• **ASSIGNMENT**:
Going down the data below, set down exactly the line with "ЧЕСТНАЯ ЦЕНА" and each line after it through the line with "проекты. Для студентов это значит больше"; no other lines.

── RECORDED INFORMATION

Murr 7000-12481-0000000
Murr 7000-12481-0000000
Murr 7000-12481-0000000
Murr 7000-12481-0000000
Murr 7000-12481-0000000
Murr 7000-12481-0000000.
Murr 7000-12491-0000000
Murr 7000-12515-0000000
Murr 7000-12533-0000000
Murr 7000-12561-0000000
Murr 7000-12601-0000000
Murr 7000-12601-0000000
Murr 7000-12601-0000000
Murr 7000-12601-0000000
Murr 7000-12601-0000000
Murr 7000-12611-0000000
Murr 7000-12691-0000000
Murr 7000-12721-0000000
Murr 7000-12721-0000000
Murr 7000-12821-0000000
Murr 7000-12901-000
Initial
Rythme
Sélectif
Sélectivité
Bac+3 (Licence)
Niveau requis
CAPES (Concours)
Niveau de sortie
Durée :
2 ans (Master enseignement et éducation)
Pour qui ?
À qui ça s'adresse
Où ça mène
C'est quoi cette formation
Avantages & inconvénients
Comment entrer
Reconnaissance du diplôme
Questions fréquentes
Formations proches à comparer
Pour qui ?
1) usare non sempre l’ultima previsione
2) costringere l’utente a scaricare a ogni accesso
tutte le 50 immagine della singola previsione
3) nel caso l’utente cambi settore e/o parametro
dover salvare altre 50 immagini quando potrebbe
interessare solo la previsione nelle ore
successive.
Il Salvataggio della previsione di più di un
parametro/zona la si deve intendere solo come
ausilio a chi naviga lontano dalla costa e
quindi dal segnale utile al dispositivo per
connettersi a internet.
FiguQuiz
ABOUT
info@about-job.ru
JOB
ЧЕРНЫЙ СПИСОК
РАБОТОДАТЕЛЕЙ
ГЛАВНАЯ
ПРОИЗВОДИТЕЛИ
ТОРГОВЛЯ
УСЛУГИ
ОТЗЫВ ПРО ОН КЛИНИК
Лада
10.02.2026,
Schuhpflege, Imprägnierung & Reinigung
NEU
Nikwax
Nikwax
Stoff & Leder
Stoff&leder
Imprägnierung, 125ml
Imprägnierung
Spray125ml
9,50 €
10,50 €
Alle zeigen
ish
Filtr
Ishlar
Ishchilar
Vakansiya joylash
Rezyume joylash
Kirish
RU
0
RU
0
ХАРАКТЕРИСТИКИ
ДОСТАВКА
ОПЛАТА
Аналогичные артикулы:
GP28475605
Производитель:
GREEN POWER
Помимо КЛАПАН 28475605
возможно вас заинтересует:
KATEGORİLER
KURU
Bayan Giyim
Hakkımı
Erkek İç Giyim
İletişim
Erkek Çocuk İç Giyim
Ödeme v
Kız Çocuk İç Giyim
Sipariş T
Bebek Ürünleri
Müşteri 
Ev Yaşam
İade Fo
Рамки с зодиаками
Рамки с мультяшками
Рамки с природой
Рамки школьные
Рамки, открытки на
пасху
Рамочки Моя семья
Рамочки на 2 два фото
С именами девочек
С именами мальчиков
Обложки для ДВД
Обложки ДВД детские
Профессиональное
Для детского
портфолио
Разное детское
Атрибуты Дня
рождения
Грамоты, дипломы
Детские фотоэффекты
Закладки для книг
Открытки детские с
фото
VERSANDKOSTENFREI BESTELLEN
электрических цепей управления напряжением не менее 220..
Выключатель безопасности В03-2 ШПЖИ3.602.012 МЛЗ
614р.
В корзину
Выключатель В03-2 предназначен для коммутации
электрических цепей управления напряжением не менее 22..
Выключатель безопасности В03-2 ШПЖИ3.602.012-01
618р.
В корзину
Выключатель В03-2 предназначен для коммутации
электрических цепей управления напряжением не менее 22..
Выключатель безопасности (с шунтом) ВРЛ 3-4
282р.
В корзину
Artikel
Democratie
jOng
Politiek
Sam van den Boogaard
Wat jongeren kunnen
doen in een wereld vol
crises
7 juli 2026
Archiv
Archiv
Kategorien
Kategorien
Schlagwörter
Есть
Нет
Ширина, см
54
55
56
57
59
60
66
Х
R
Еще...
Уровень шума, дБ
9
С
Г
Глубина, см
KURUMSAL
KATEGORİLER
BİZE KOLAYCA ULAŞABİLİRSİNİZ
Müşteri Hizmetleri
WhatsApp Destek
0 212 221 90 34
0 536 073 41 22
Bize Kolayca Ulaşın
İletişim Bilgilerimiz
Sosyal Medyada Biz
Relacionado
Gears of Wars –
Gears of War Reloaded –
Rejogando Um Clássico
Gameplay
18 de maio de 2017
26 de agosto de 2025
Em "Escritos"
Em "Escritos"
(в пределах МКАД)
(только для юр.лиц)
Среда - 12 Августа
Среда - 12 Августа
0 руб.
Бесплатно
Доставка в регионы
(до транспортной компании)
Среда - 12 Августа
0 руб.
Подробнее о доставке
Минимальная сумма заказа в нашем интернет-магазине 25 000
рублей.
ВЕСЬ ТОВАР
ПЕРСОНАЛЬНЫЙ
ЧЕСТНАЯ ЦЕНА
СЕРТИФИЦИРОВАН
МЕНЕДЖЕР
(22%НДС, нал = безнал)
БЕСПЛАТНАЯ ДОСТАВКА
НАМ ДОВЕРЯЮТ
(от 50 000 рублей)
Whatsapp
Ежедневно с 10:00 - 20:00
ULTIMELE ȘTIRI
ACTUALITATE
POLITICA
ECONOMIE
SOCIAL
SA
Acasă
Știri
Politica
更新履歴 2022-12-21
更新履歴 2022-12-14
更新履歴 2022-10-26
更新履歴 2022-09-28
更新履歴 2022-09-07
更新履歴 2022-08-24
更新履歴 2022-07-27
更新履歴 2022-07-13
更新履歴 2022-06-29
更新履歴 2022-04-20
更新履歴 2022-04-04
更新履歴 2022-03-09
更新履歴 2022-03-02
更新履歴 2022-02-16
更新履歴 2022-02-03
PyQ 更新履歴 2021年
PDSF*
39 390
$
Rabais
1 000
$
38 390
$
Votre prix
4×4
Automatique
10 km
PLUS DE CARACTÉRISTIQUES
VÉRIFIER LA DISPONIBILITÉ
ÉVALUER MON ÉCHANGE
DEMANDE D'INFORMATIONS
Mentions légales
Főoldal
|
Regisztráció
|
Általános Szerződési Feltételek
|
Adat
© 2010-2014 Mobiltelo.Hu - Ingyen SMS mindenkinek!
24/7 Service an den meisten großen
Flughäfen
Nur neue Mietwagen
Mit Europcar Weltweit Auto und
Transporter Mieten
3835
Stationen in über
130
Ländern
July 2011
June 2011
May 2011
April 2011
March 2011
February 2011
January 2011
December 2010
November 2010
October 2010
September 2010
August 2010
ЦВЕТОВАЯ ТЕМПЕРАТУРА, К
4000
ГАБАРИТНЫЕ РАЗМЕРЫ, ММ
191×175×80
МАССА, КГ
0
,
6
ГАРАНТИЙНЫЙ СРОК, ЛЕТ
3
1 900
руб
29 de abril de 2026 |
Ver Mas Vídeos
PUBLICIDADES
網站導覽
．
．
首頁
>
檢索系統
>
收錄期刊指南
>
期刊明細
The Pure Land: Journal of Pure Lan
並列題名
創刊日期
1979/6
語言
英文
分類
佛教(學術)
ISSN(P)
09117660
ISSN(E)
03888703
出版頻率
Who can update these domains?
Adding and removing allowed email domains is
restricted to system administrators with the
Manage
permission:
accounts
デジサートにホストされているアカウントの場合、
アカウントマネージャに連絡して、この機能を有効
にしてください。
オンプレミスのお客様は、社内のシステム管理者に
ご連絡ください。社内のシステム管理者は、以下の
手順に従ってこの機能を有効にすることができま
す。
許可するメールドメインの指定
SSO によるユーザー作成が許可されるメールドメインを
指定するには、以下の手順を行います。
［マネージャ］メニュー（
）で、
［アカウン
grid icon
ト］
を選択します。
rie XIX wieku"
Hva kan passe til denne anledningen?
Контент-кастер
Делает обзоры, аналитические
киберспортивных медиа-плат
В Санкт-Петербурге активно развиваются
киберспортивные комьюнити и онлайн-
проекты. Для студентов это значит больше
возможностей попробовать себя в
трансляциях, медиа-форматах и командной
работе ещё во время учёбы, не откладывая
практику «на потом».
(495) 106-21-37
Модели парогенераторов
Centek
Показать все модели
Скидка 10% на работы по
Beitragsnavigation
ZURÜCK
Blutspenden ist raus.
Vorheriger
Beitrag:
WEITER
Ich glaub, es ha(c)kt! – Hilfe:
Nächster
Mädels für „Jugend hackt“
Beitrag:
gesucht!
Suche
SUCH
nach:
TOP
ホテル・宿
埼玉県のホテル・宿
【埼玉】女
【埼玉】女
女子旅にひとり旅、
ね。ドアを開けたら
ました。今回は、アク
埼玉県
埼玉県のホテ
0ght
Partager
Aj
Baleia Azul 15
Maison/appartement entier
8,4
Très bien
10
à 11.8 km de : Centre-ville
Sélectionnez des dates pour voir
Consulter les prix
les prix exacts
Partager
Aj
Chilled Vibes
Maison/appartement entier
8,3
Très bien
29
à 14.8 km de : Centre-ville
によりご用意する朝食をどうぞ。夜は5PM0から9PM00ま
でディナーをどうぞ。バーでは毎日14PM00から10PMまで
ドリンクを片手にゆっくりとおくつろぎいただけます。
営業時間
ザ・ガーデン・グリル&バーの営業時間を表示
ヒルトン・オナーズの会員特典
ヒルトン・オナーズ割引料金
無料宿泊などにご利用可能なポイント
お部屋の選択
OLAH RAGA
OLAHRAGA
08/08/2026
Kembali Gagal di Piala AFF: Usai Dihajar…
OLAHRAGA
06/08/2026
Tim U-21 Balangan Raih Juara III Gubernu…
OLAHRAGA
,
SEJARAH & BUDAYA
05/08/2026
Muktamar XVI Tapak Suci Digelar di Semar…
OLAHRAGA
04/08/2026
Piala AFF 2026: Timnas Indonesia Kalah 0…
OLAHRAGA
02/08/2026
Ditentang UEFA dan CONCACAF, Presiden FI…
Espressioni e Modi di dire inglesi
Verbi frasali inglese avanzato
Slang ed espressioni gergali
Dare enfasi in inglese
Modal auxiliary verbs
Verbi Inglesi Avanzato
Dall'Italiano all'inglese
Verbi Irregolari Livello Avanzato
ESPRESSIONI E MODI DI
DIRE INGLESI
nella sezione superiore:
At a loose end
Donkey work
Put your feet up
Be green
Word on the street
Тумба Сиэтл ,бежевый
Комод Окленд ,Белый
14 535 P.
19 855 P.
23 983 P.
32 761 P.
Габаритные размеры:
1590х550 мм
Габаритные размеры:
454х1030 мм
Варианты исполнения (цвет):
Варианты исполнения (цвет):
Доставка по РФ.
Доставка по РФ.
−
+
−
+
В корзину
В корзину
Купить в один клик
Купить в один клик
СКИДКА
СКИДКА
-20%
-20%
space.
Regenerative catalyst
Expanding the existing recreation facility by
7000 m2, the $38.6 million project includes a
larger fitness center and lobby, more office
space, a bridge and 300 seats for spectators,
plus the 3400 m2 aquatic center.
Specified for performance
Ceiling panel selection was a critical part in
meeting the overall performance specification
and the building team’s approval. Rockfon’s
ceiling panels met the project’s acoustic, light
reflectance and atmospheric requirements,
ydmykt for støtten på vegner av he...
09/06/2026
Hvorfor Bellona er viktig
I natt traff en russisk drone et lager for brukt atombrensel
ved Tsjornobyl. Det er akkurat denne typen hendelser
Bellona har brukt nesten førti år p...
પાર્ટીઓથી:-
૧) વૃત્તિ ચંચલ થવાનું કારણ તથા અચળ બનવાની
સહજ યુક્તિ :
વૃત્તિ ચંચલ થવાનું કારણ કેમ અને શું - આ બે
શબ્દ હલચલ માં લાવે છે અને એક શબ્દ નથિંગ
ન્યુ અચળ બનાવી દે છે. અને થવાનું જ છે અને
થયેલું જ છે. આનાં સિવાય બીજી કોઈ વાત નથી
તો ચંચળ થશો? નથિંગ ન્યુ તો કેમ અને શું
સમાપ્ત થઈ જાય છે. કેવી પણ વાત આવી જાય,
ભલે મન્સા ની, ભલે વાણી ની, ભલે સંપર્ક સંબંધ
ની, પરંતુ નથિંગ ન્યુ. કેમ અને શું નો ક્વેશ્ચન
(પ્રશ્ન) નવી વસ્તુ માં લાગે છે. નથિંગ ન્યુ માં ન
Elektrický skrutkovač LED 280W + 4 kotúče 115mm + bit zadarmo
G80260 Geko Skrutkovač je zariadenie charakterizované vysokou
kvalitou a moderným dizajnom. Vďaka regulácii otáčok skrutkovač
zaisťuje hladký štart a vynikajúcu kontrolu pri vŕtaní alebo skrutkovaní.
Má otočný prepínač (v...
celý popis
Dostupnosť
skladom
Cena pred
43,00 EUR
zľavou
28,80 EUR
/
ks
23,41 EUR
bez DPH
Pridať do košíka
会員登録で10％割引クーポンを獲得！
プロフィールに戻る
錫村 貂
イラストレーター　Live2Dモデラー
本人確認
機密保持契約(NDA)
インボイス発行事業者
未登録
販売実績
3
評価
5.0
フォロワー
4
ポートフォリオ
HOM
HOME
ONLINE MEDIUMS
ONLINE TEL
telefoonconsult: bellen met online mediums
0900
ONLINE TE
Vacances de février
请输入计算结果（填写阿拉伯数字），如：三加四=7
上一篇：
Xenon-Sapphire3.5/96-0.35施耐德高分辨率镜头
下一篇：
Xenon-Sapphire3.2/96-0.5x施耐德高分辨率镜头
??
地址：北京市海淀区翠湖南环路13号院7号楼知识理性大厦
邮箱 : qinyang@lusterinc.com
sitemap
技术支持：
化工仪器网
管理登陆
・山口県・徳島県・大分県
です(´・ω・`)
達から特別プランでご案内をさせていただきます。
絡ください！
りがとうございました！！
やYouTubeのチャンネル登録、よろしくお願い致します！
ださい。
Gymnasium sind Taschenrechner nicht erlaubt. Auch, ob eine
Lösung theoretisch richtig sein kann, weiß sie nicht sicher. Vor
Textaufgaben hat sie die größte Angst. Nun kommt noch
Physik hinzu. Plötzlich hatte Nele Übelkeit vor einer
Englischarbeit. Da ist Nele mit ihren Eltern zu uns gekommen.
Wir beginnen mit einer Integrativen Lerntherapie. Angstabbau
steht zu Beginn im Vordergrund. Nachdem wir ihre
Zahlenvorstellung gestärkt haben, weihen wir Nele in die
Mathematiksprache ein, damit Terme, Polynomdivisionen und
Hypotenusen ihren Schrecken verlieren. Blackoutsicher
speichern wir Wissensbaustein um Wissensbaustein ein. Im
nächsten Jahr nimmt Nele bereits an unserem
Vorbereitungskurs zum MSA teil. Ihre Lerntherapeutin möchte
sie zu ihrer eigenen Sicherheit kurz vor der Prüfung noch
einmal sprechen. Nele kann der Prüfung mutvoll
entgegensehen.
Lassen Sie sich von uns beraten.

────

• **RESPONSE AREA**:
ЧЕСТНАЯ ЦЕНА
СЕРТИФИЦИРОВАН
МЕНЕДЖЕР
(22%НДС, нал = безнал)
БЕСПЛАТНАЯ ДОСТАВКА
НАМ ДОВЕРЯЮТ
(от 50 000 рублей)
Whatsapp
Ежедневно с 10:00 - 20:00
ULTIMELE ȘTIRI
ACTUALITATE
POLITICA
ECONOMIE
SOCIAL
SA
Acasă
Știri
Politica
更新履歴 2022-12-21
更新履歴 2022-12-14
更新履歴 2022-10-26
更新履歴 2022-09-28
更新履歴 2022-09-07
更新履歴 2022-08-24
更新履歴 2022-07-27
更新履歴 2022-07-13
更新履歴 2022-06-29
更新履歴 2022-04-20
更新履歴 2022-04-04
更新履歴 2022-03-09
更新履歴 2022-03-02
更新履歴 2022-02-16
更新履歴 2022-02-03
PyQ 更新履歴 2021年
PDSF*
39 390
$
Rabais
1 000
$
38 390
$
Votre prix
4×4
Automatique
10 km
PLUS DE CARACTÉRISTIQUES
VÉRIFIER LA DISPONIBILITÉ
ÉVALUER MON ÉCHANGE
DEMANDE D'INFORMATIONS
Mentions légales
Főoldal
|
Regisztráció
|
Általános Szerződési Feltételek
|
Adat
© 2010-2014 Mobiltelo.Hu - Ingyen SMS mindenkinek!
24/7 Service an den meisten großen
Flughäfen
Nur neue Mietwagen
Mit Europcar Weltweit Auto und
Transporter Mieten
3835
Stationen in über
130
Ländern
July 2011
June 2011
May 2011
April 2011
March 2011
February 2011
January 2011
December 2010
November 2010
October 2010
September 2010
August 2010
ЦВЕТОВАЯ ТЕМПЕРАТУРА, К
4000
ГАБАРИТНЫЕ РАЗМЕРЫ, ММ
191×175×80
МАССА, КГ
0
,
6
ГАРАНТИЙНЫЙ СРОК, ЛЕТ
3
1 900
руб
29 de abril de 2026 |
Ver Mas Vídeos
PUBLICIDADES
網站導覽
．
．
首頁
>
檢索系統
>
收錄期刊指南
>
期刊明細
The Pure Land: Journal of Pure Lan
並列題名
創刊日期
1979/6
語言
英文
分類
佛教(學術)
ISSN(P)
09117660
ISSN(E)
03888703
出版頻率
Who can update these domains?
Adding and removing allowed email domains is
restricted to system administrators with the
Manage
permission:
accounts
デジサートにホストされているアカウントの場合、
アカウントマネージャに連絡して、この機能を有効
にしてください。
オンプレミスのお客様は、社内のシステム管理者に
ご連絡ください。社内のシステム管理者は、以下の
手順に従ってこの機能を有効にすることができま
す。
許可するメールドメインの指定
SSO によるユーザー作成が許可されるメールドメインを
指定するには、以下の手順を行います。
［マネージャ］メニュー（
）で、
［アカウン
grid icon
ト］
を選択します。
rie XIX wieku"
Hva kan passe til denne anledningen?
Контент-кастер
Делает обзоры, аналитические
киберспортивных медиа-плат
В Санкт-Петербурге активно развиваются
киберспортивные комьюнити и онлайн-
проекты. Для студентов это значит больше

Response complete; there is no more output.